Questions
A – In the recap, who shot Michonne?
B – Please rewrite the part of the recap between "Hershel pops up" and "in the leg.", inclusive, replacing "Jack Torrance" with "Norman Bates".

++++ Text passage ++++

|Merle vs. Michonne. Courtesy AMC|
Michonne left a message in body parts for anyone approaching Woodbury: "Go back." Great present for all of your loved ones: Bitergram. Michonne killed two of the Research Team members on the hunt for her (on orders from the Guv) and ended up getting shot by Merle. Thanks, Merle.
Has he completely lost his mind? Who was that woman on the phone? I find it strange that he had the urge to go on a zombie killing rampage and only briefly checked on his son. He’s as bad as Lori was at parenting. Carl doesn’t stand a chance. Neither does little Ass Kicker.
Hershel pops up and talks to Rick about his ghostly leg. Maybe that has something to do with Rick’s ghostly calls.
Rick reminds me of Jack Torrance - down to the glassy eyes and crazy face.
For all that is holy, please let these crazy phone calls stop. Rick is Jack Torrance! And yes, he is hallucinating since there’s no way that Amy, Jim, or Lori could possibly call him.
Always a pleasant guy to be around, he makes Cartjulio stab one of his former colleagues in the head to ensure that he doesn’t turn into a zombie. They go off to hunt Michonne since he shot her in the leg.
Unfortunately, Merle doesn’t give two shits about anyone but himself and his cause, so he shoots and kills Cartjulio when he refuses to leave Michonne alone. Also, it seems like Merle is almost afraid of how bad ass Michonne is.
Sorry guy, you were good while you lasted.
Merle lied to The Governor about the shenanigans out in the woods, but does admit that he has captured Glenn and Maggie.

++++ Source material ++++

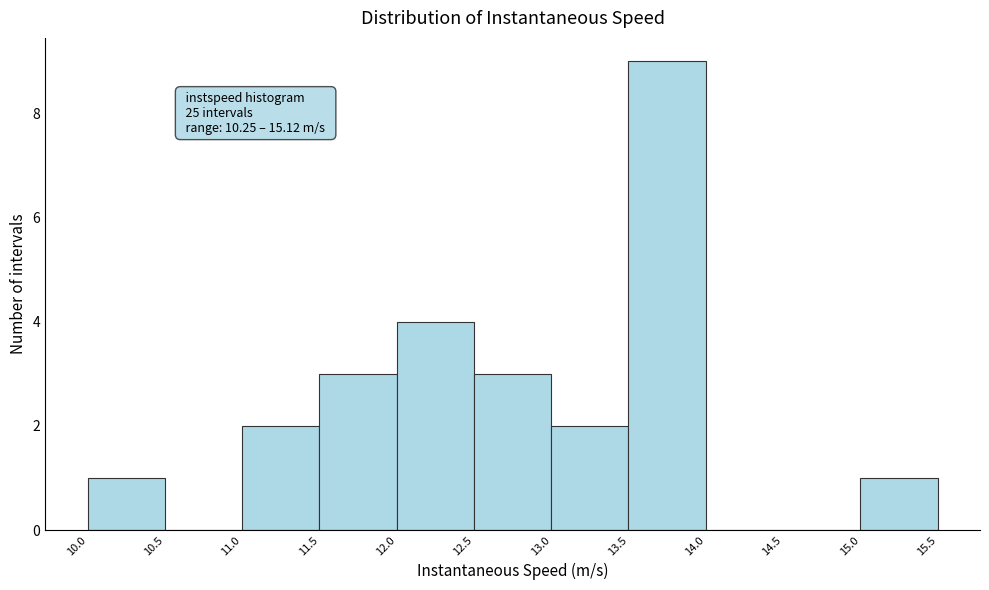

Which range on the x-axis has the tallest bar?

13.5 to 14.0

++++
++++ Source material ++++

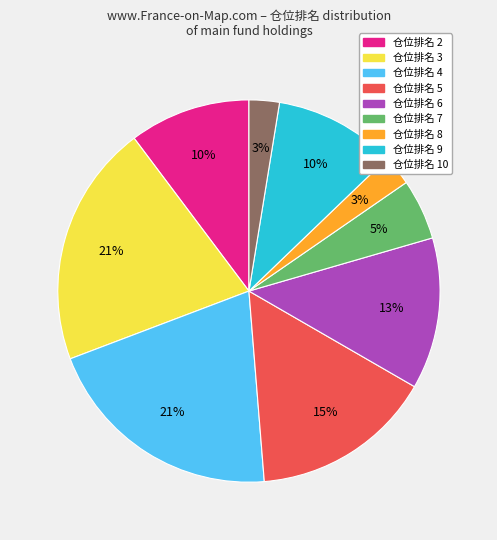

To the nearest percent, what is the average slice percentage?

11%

++++

Replies
A – Merle shot Michonne.

B –
Hershel pops up and talks to Rick about his ghostly leg. Maybe that has something to do with Rick’s ghostly calls.
Rick reminds me of Norman Bates - down to the glassy eyes and crazy face.
For all that is holy, please let these crazy phone calls stop. Rick is Norman Bates! And yes, he is hallucinating since there’s no way that Amy, Jim, or Lori could possibly call him.
Always a pleasant guy to be around, he makes Cartjulio stab one of his former colleagues in the head to ensure that he doesn’t turn into a zombie. They go off to hunt Michonne since he shot her in the leg.